The various landcare groups could possibly provide volunteers to help council to compile the infringement map showing which properties have been registered .

The landcare groups have experienced people who could identify flora and fauna irregularities inside their own boundaries and in the public reserve. 

The end result would be…

. Identifying who are the offenders and details of the offence 

. Notifying the offenders and the consequences of their infringements 

. A detailed document accompanying all rate notices clearly communicating their responsibilities.

This should include ALL their responsibilities, especially including the laws that apply to cat and dog owners. (cats, not just feral) are plundering the birds and other wildlife without any consequences. 

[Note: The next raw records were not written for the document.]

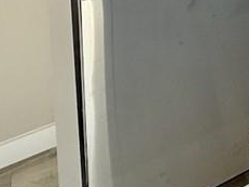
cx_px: 351
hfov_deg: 25.3
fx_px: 446
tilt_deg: -1.1
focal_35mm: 62
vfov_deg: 16.9
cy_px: -197
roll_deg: +0.8
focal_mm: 2.22
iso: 100
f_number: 2.2
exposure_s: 1/99
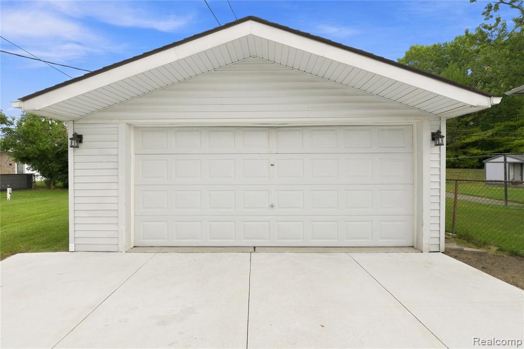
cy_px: 174
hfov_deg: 104.3
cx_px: 262
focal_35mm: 14
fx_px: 204
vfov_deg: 81.2
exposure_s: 1/200
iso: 400
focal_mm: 14
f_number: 13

. Sale of property should be forbidden until the owners have fixed the infringements. .Vendors of any type, Real estate agents should be made aware that ALL possible buyers will be responsible for restitution if the vendors have failed to get a clearance from the Council. 

Hand delivered to MBBA

“I would like to see an end date or time limit on reinstating the natural reserve and replanting of native species to its former (glory)state, at the owner’s cost.  I also would like to see very substantial fines for breaching the Noosa foreshore plan and for encroaching on the Nature Reserve as well.”

By email

Footpaths and universal access

 “Regarding the entrance point at the Marcus Beach car park pathway (Access 47). 

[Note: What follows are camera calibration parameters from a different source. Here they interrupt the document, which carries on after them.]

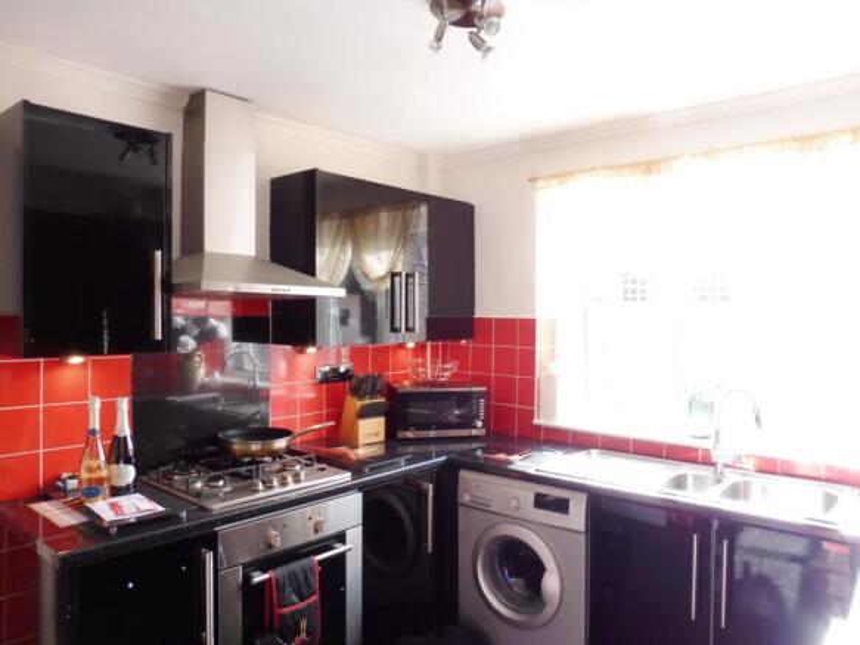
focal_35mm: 24
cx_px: 430
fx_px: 596
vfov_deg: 56.8
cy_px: 322
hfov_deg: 71.6
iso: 200
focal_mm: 4.3
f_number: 3.3
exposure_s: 1/60
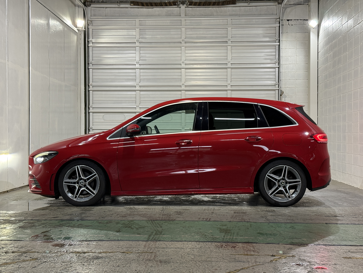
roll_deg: -0.2
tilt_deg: +0.0
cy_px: 136
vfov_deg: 30.3
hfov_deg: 39.7
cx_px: 182
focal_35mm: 48
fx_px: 503
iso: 100
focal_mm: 6.76
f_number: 1.78
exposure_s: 1/60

 This is now a very well-used pathway, and also the southern entry point for the dog access area to the north. It can get very congested if a car parks in this location, with dogs coming and going, and getting hosed after their beach sojourn.  It would be good to put in a pram ramp, as we are seeing more families with young children (and old dogs!) in prams.”  

By email and verbally

“A couple of designated disability parking spots close to the pathway entrance would be welcomed by our older citizens who have difficulty walking.”

By email

Beach Access 45
At times during school holidays, good surf conditions and public holidays the beach access is overused.  The state of the paths from the track down to the beach is being constantly extended and the dunes damaged.  Currently cars park almost to the top of the hill on the eastern side of the road from the access point and also on the western side.

To restrict access, all that is needed is to extend the metal barrier on the eastern side of the road, from just south of the access point to part of the way up the hill.”